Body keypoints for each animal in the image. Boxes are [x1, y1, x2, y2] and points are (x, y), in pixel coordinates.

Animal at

---

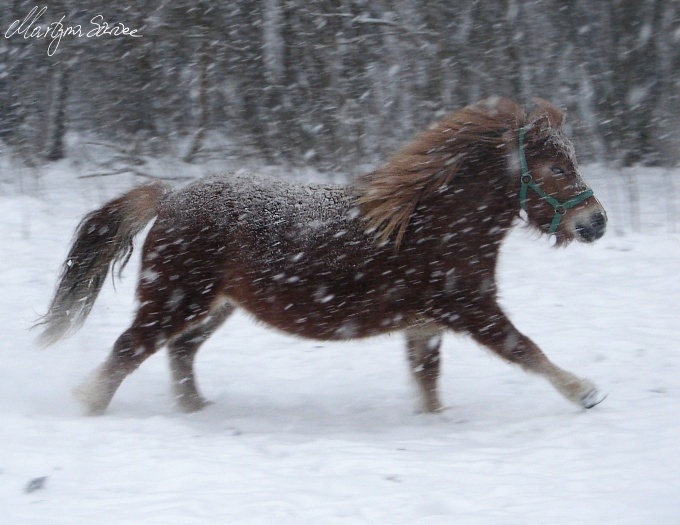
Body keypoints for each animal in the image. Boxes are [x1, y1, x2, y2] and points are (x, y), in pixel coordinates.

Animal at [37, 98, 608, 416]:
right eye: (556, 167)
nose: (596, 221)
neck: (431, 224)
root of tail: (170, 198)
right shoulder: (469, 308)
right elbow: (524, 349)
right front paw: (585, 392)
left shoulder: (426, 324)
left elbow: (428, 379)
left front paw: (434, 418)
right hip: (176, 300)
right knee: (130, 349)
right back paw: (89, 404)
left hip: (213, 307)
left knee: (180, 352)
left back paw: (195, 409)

...

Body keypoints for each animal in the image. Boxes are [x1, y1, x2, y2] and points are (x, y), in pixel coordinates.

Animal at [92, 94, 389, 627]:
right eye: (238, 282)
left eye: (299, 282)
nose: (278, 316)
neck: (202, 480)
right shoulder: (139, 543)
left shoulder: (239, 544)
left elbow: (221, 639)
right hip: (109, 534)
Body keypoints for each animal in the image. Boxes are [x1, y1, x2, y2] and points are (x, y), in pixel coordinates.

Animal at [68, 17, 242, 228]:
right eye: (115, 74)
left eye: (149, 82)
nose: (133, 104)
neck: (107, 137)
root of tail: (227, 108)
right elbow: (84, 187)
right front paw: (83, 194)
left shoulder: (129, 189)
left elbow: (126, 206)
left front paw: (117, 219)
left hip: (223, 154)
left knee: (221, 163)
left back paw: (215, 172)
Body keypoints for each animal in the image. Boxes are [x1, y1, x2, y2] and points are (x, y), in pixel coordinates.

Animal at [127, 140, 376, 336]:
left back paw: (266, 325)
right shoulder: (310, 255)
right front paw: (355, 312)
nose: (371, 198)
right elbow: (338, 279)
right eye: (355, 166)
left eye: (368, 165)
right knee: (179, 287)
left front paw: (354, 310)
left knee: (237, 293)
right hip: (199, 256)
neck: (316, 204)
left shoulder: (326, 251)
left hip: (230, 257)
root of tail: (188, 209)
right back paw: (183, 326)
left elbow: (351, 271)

§ **The task**: Begin at the line above that has "nose: (133, 104)" and stop after the line that has "left back paw: (215, 172)", copying each line exactly and adding nothing else.

§ **Reply to the exercise**:
nose: (133, 104)
neck: (107, 137)
root of tail: (227, 108)
right elbow: (84, 187)
right front paw: (83, 194)
left shoulder: (129, 189)
left elbow: (126, 206)
left front paw: (117, 219)
left hip: (223, 154)
left knee: (221, 163)
left back paw: (215, 172)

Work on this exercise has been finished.